Pope Francis has landed and American taxpayers are footing the bill.
According to the Philadelphia Inquirer, the World Meeting of Families agreed on Friday to shoulder Philadelphia’s costs for hosting the pope. The Meeting is sponsored by the Holy See’s Pontifical Council for the Family and is held every three years in a different world city. This year, it’s located in Philadelphia.
“The contract is backdated Sept. 10 and states that the nonprofit was to have provided the city with a security deposit of $2.5 million on Sept. 14,” wrote the Inquirer’s Brian Moran. The fees will cover various police, emergency, sanitation, and other city services, as well as a license for a papal parade down public highways.
But taxpayers will also incur substantial costs for the pope’s American tour, which will include stops in Philadelphia, New York City, and Washington, D.C. For example, public funds will be used to pay for millions of dollars in security costs incurred by the Secret Service and other federal agencies.
At Fortune magazine, Michal Addady notes that the federal government typically foots the bill for D.C.’s security needs, but that there’s a real chance the $4.5 million annually budgeted for this purpose won’t be enough to cover the cost of the pope’s visit.
“The cities will be expected to provide certain services that will potentially be reimbursed, but it’s likely that citizens will be stuck paying for a portion,” Addady wrote.
These costs raise an interesting church-state separation question: Is it unconstitutional for cities to subsidize the cost of hosting Francis?
Francis belongs to a legal category distinct from that occupied by most other religious leaders because he’s considered a head of state. (Queen Elizabeth II of England also shares that distinction, as she heads the Church of England in addition to her duties as the nominal head of state.)
As I wrote previously for Church & State, the Reagan administration formalized diplomatic ties with the Holy See in 1984. Americans United sued to stop the move, but we were unsuccessful.
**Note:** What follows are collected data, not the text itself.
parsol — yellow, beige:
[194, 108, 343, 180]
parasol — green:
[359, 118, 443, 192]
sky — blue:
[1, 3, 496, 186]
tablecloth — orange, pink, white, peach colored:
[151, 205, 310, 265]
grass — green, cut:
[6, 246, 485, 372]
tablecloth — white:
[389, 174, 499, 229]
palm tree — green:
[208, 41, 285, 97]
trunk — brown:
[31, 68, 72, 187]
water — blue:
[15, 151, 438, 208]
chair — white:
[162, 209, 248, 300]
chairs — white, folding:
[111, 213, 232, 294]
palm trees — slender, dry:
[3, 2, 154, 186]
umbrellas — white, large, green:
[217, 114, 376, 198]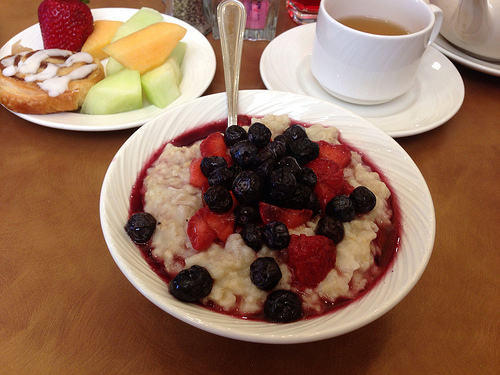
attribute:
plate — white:
[255, 22, 472, 138]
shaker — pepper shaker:
[156, 0, 221, 48]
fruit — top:
[220, 127, 314, 248]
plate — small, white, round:
[6, 16, 210, 130]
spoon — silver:
[200, 12, 283, 151]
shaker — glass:
[166, 0, 211, 36]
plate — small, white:
[0, 5, 216, 130]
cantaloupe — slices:
[83, 70, 143, 116]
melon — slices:
[107, 24, 184, 71]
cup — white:
[308, 2, 448, 101]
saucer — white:
[259, 22, 470, 139]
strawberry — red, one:
[290, 232, 337, 292]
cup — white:
[309, 0, 443, 108]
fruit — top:
[214, 136, 343, 229]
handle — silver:
[212, 0, 253, 129]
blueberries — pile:
[218, 122, 321, 226]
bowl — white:
[93, 83, 441, 337]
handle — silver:
[213, 0, 245, 130]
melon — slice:
[76, 68, 148, 128]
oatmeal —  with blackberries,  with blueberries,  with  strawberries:
[155, 129, 395, 304]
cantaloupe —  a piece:
[100, 20, 186, 71]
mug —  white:
[304, 3, 437, 103]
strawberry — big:
[35, 7, 102, 60]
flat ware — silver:
[198, 2, 260, 147]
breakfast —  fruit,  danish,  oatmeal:
[1, 0, 398, 329]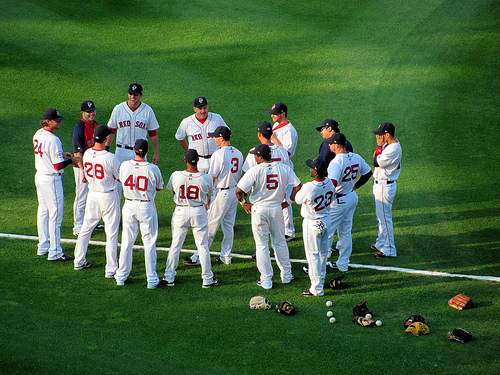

A federal court tossed the suit on technical grounds.
It’s legal, then, for Francis to address Congress. In fact, religious leaders who don’t moonlight as heads of state have done the same. It’s also most likely legal for public schools to cancel classes for the visit, as some districts have already done, so long as they do so for secular reasons like insurmountable traffic difficulties--and not to encourage children to attend religious events.
But funding is a slightly more complicated matter.
Millions of Catholics are scheduled to descend on D.C., Philadelphia and New York City to see Francis; that’s in addition to a high number of media professionals assigned to cover the event. As we explained in an August 31, 2015 letter to the city and federal officials involved, cities are within their legal rights to use public funds for security concerns and other secular needs, so long as they provide similar funding for comparable non-religious events.
But it is illegal for cities to subsidize religious activity. D.C. can’t fund today’s mass at the Basilica of the National Shrine of the Immaculate Conception, for example; Philadelphia cannot subsidize the World Meeting of Families. The same rules apply to the pope’s activities in New York City.
Security and safety costs are the inevitable consequence of hosting a religious figure sacred to 1.2 billion people. It’s entirely proper, though, for the Meeting to reimburse Philadelphia, and it should have done so sooner—especially when experts say the visit doesn’t actually offer much economic benefit to the affected cities.
Francis’ visit is a historic moment for U.S. Catholics. It’s a shame it comes at such high cost to taxpayers.